Our own young people live more tightly under separate roofs, and we have seen the language of books change accordingly – to Mum, the babysitter, playgroup, park, baby sister, Dad’s girlfriend, the bully, happy, worried, sad. It’s the language of relationships and emotions now, and understanding and compassion liberate. They have become the twenty-first century equivalent of Hansel and Gretel’s pebbles gleaming in the moonlight to show the way out of the dark forest.

Frank Flanagan once said good writers “structure, explain and evaluate the experience of childhood and empower the child to come to terms with it. They enable the child to lead a full life.”

How? Partly by quite unconsciously increasing self-knowledge and self-awareness. A young reader can’t help but see characters in books unconsciously as if in a mirror. “I’m not like that.” “I worry about that too.” “I would have been braver”, “slower to catch on”, “tempted to be more mean”. And when this sense comes of no longer being the only one in the world to have this problem, or to feel that way, the child not only comes to realise that they are not alone, but also to gather insights into how other people deal with the same worries or tackle the same problems. In short, they learn, vicariously, how other people tick.

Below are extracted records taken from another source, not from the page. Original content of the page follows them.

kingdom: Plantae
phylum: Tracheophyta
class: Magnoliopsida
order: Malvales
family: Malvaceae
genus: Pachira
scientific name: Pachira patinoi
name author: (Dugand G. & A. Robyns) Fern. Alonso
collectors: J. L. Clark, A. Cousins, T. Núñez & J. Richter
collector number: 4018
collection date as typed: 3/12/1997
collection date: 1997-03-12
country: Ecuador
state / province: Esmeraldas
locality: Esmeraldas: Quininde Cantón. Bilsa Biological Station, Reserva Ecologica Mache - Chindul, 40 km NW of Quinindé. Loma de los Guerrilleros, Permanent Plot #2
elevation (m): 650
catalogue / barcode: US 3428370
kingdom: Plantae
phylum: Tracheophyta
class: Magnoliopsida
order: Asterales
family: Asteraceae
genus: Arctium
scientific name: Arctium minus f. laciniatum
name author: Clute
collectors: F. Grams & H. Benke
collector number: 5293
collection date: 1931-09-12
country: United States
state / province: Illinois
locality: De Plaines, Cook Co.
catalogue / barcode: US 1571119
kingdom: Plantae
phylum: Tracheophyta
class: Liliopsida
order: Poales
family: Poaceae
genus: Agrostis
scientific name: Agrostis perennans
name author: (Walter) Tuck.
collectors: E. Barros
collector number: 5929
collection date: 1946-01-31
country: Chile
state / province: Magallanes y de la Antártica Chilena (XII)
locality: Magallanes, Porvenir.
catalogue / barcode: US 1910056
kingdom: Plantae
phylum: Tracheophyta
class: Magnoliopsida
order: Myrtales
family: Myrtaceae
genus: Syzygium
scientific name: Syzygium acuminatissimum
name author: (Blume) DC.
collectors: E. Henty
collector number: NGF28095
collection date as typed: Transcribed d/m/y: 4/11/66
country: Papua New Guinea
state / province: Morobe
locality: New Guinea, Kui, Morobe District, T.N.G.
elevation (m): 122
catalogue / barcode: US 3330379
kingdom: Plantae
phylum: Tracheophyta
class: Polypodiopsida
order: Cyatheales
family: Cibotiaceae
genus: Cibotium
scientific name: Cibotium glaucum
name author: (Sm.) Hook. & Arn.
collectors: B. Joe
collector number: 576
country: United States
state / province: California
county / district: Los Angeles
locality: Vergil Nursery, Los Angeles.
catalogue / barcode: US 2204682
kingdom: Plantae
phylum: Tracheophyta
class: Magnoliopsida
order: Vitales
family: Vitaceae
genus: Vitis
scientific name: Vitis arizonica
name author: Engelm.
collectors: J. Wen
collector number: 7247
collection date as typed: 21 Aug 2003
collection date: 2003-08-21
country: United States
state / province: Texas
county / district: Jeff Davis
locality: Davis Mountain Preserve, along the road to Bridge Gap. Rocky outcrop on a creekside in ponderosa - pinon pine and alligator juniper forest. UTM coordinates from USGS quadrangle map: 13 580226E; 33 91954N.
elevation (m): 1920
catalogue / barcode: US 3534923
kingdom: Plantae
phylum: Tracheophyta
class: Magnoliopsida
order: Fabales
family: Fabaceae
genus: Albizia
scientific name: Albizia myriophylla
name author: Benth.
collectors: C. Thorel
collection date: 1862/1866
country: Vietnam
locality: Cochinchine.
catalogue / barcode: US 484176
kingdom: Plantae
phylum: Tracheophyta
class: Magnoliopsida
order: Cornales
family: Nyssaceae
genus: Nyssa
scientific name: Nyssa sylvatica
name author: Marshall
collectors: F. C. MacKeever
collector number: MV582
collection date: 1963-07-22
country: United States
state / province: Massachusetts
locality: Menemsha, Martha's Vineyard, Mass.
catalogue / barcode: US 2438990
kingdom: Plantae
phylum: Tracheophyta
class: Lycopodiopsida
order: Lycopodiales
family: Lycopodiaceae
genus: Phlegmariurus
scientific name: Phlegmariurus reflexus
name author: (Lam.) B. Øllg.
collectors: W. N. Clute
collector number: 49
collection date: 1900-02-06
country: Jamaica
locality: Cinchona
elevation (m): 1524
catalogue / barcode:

We have so many young people who, it seems, sometimes as a result of their upbringing, often simply by nature, have somehow failed to acquire the tools to begin to think about their own situation. Through fiction they can often begin, safely, to explore the more subtle aspects of life around them – an insight into someone else’s life. A child can share desk space with someone else all year and yet learn less about them than about a character in one short book that’s read to them at night. I try to show this in my novel On the Wall, where, over the school year, Finley’s quite exceptional gift for tranquillity and self-acceptance in an anxiety-inducing world causes one fellow pupil after another to look more deeply into themselves, and learn how to rebalance their own way of thinking to become, in the process, calmer, happier, or more accepting.

We all want, for our young people, peace of mind. An excellent start is to explore Lauren Child’s wonderful ‘Staring into Space’ project: https://staringintospace.me/

Then, steep them in fiction. And where better to find the best than at EmpathyLab itself?